Кроме обычной спам-рассылки, новых сообщений на почте не было, исключая одно, подписанное странным, почти анекдотичным псевдонимом – «Наталья фон Паппен». За него-то Арина и зацепилась в последний момент.
«Уважаемая Арина Ивановна! Мы обращаемся к Вам по рекомендации Елизаветы Яковлевны Мориц…»
– Лестно, конечно, что она меня помнит, даже удивительно, – подумала Арина. – Ей ведь должно быть уже за 90, перепроверять рекомендацию не будем, – и стала читать дальше.
«Мы – недавно организованный Международный частный благотворительный фонд культурных инициатив “Таубер”. Среди наших ближайших проектов – организация выставки и издание каталога “Жизнь и судьба Мариуса Петипа”, приуроченных к 200-летию со дня его рождения…»
– Не очень оригинально, но годится, – прокомментировала вслух Арина.
«…Проект реализовывается в рамках года Петипа в Санкт-Петербурге…»
– Чудо, что не забыли! Сейчас у них чемпионат по футболу – главное событие вселенной!
«…На выставке будут представлены материалы, посвященные жизни М. И. Петипа во Франции и России, уникальные архивные материалы, личные вещи из российских и европейских музеев и частных коллекций…»
– А я при чем? – бросив взгляд на часы, спросила вслух Арина.
«В процессе подготовки к выставке мы обнаружили, что на сегодняшний день неизвестно местонахождение нескольких предметов, указанных в первом завещании Петипа от 1897 года (архив МТМИ № 7438). В частности, нас интересуют объекты описи под номерами 8 и 17, то есть: “золотой лавровый венок, на листьях коего перечислены названия балетов, подарок мэтру от балетных энтузиастов”, а также серебряный портсигар с рубином и именной гравировкой. Кроме того, большой интерес представляет перстень-печатка или перстень-талисман, дважды упоминавшийся в книге мемуаров об Анне Павловой, автор барон Дандре. Файл прилагается.
Принимая во внимание Вашу работу по поиску и атрибутированию различных артефактов, которую Вы описывали в книге “Жизнь замечательных вещей”, любезно просим Вас принять участие в нашем проекте…»
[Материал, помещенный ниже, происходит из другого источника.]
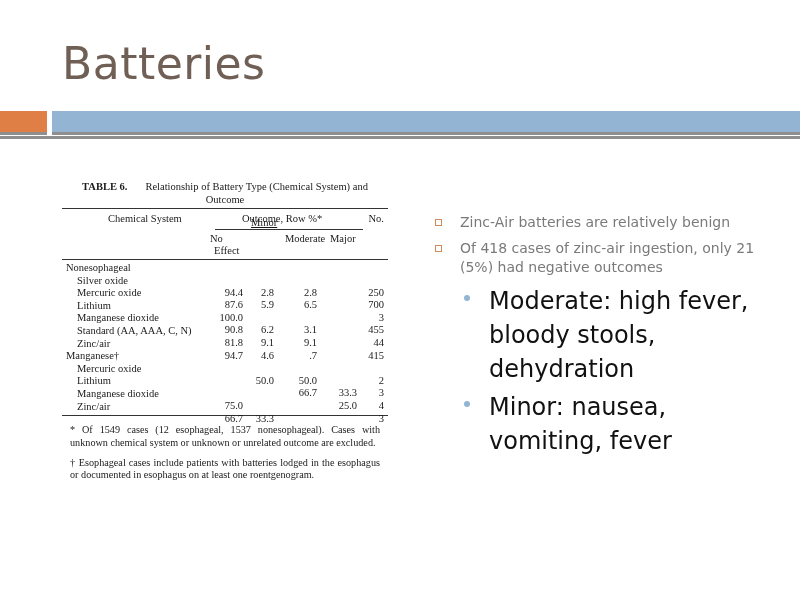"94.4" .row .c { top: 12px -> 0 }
– Спасибо, далекая незнакомка, – похвала Арине была приятна.
Чего уж тут скромничать! Какому автору не понравится, что его книгу, написанную больше десяти лет назад, читают и помнят. Ведь тогда действительно стараниями Арины некая безвестная вещица, золотая галстучная булавка с маленькой жемчужиной, была идентифицирована и обрела статус мемориального предмета. А началось все с того, что знакомые знакомых, разбирая вещи в квартире умершей родственницы, 97-летней преподавательницы консерватории, пригласили Арину покопаться в старушкином хламе. При жестком условии самовывоза! Книги, ноты, письма, дневники – все эти пыльные бумажные завалы родственников совсем не интересовали. И напрасно. Старушка-то была непростая! В свое время она училась у Модеста Старовойтова[11], а тот – у Петра Ильича. Чудеса случаются! Арине тогда многое удалось спасти от помойки. Что же касается булавки, то она сразу будто уколола Арину, и та засела в архивах, раскапывая, изучая и сравнивая десятки документов, пока наконец не нашла то самое письмо, в котором Чайковский рассказал брату Модесту про милый сувенир, полученный им от N.N.: «…булавка пришлась как нельзя кстати, мою старую я велел отдать в починку, замок сломался…» Впоследствии артефакт у родственников выкупили и передали в Клинский музей.